Kirchengeschichte: Neuzeit

Autor/Hrsg.:

Merzbacher, Dieter, u. Wolfgang Miersemann [Hrsg.]

Titel/Untertitel:

Wirkungen des Pietismus im Fürstentum Wolfenbüttel. Studien und Quellen.

Verlag:

Wiesbaden: Harrassowitz Verlag (in Kommission Herzog August Bibliothek Wolfenbüttel) 2015. 648 S. m. 102 Abb. = Wolfenbütteler Arbeiten zur Barockforschung, 53. Kart. EUR 128,00. ISBN 978-3-447-10292-6.

Rezensent:

Daniel Eißner

Was lange währt, wird endlich gut – dies kann man als Fazit unter diesen Sammelband setzen. Mit einem Umfang von 648 Seiten und in hochwertiger Ausfertigung liegt hier der Ertrag des interdisziplinären Arbeitsgesprächs an der Herzog August Bibliothek Wolfenbüttel vom Sommer 2008 vor. In 15 Aufsätzen nehmen sich Wissenschaftler verschiedener Disziplinen der Wirkungen des Phänomens »Pietismus« im Fürstentum Wolfenbüttel umfänglich an.
Nach der programmatischen Einleitung der Herausgeber stehen mit den Beiträgen von Inge Mager und Hans-Jürgen Schrader zunächst »Vorläufer« späterer pietistischer Erscheinungen. Die Hinterbliebenen-Fürsorge des »Frühpietist[en] Johann Arndt« (34) wird von Mager anhand von einer Leichenansprache, einer Sammlung von Liedern und Sprüchen zu den Sonntagsevangelien und eines Kondolenztextes untersucht.
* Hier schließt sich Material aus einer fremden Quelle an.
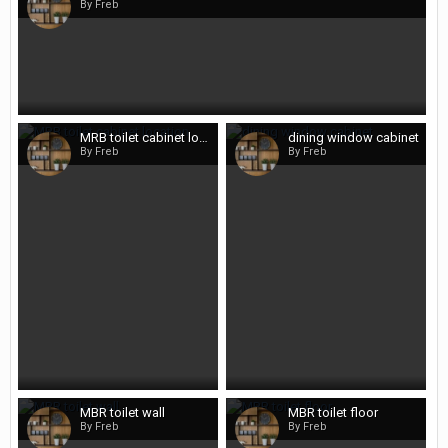
By Freb
MRB toilet cabinet location
dining window cabinet
By Freb
By Freb
MBR toilet wall
MBR toilet floor
By Freb
By Freb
Dabei wird deutlich, wie Arndt versuchte, sich auf seine jeweilige Leserschaft einzustellen und sich selbst sowohl als Mystiker als auch als orthodoxer Theologe zu präsentieren. Schrader wendet sich dem Verhältnis des »Bußpredigers und verketzerten Schriftstellers« Christian Hohburg zu Herzog August d. J. zu Braunschweig-Lüneburg (47) zwischen 1643 und 1646 zu. Mittels umfänglicher Darstellung des Kontextes (insbesondere Hohburgs Kontakte zur Druckerei Stern) werden die Gründe für die »prekäre Protektion« und hastige Bestallung, aber auch der Ab­setzung und Ausweisung Hohburgs offenbar.
In seinem sich daran anschließenden Überblick widmet sich Hansgünter Ludewig »Akteuren und Aktionsformen des pietistischen Aufbruchs« und stellt neben den »Wegbereitern« Johann Arndt, Joachim Lütkemann und Hans Engelbrecht das geistliche Personal Wolfenbüttels der letzten zwei Jahrzehnte des 17. Jh.s vor. Anhand der Geschehnisse um den »ersten pietistischen Sakralbau« zeichnet der Autor das »Schicksal des Pietismus in Wolfenbüttel als Teil eines Konflikts zwischen zwei ungleichen Herzogsbrüdern« (128) nach, welches sich mit der Entlassung des pietistischen Pas­tors Georg Nitsch 1709 erfüllt. Birgit Hoffmann attestiert dem Edikt von 1692 »Züge des alten landesherrlichen Kirchenregiments«: Es sei »zugleich Ausdruck des zentralistischen Herrschafts- und Kontrollanspruchs und der polizeistaatlichen Verordnungspraxis des absolutistischen Fürstentums« (145). Adressat dieser überwiegend von Juristen in Ediktform zusammengefassten Kontroll- und Disziplinierungsmaßnahmen war die Geistlichkeit, die strikten Verhaltensmaßregeln unterworfen und in ihrer Autonomie eingeengt wurde. Dieter Merzbacher stellt in seinem Aufsatz die Person Herzog Rudolf Augusts in den Mittelpunkt. Dieser überaus fromme und belesene, zugleich aber zögerliche Herrscher suchte seinen Frömmigkeitsimpetus mit souveränem, staatlichem Handeln zu vereinen; sein Festhalten an der Arcana Imperii brachte ihn jedoch in Spannung zum damaligen Stilwandel der politischen Kultur. Forciertes juristisches Vorgehen des Konsistoriums und Veröffentlichung des Edikts bedingten schließlich die Unterwerfung des Herzogs unter die Staatsräson und waren ursächlich sowohl für die disziplinarischen Maßnahmen gegen die pietistischen Prediger als auch für eine gewisse Distanz gegenüber dem Pietismus.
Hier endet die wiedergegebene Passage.